WinRAR vulnerability exploited in malware campaigns
Take action: If you use WinRAR, update it to version 7.13 or later from the official WinRAR, because hackers are sending malicious archive attachments and if you open them you are hacked. Also, be very careful with any RAR file attachments in emails, especially unexpected ones.
Learn More
WinRAR has patched a security vulnerability that was actively exploited as a zero-day in phishing attacks by Russian-linked cybercriminals.
The vulnerability is tracked as CVE-2025-8088 (CVSS score 9.8), is a directory traversal flaw that allows attackers to execute arbitrary code on affected systems. It enables writing files to arbitrary locations on the system when extracting archive contents, potentially leading to complete compromise of affected WinRAR installations.
Attackers exploit this flaw by creating malicious archives that extract executables into autorun paths, such as the Windows Startup folder, enabling automatic execution upon user login and achieving remote code execution capabilities.

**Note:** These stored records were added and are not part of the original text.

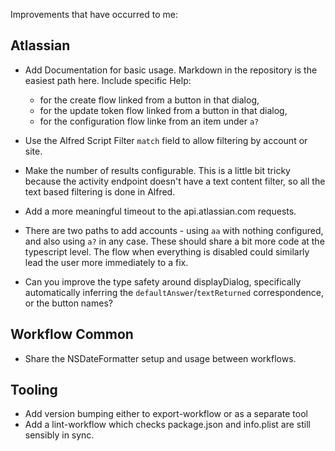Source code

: Improvements that have occurred to me:

## Atlassian

- Add Documentation for basic usage. Markdown in the repository is the easiest
  path here. Include specific Help:

  - for the create flow linked from a button in that dialog,
  - for the update token flow linked from a button in that dialog,
  - for the configuration flow linke from an item under `a?`

- Use the Alfred Script Filter `match` field to allow filtering by account or
  site.
- Make the number of results configurable. This is a little bit tricky because
  the activity endpoint doesn't have a text content filter, so all the text
  based filtering is done in Alfred.
- Add a more meaningful timeout to the api.atlassian.com requests.
- There are two paths to add accounts - using `aa` with nothing configured, and
  also using `a?` in any case. These should share a bit more code at the
  typescript level. The flow when everything is disabled could similarly lead
  the user more immediately to a fix.
- Can you improve the type safety around displayDialog, specifically
  automatically inferring the `defaultAnswer`/`textReturned` correspondence, or
  the button names?

## Workflow Common

- Share the NSDateFormatter setup and usage between workflows.

## Tooling

- Add version bumping either to export-workflow or as a separate tool
- Add a lint-workflow which checks package.json and info.plist are still sensibly in sync.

ESET researchers noted spearphishing emails containing RAR file attachments that exploited CVE-2025-8088 to deliver RomCom backdoors.
Affected Versions are all WinRAR versions prior to 7.13
WinRAR version 7.13 and later versions are patched against this vulnerability. Unix versions of RAR, UnRAR, portable UnRAR source code and UnRAR library, as well as RAR for Android, are not affected by this particular vulnerability.
It is strongly recommended that all users manually download and install the latest version from the official WinRAR. Organizations that cannot immediately upgrade should restrict rar email attachments and educate users about the risks of opening unexpected archive files.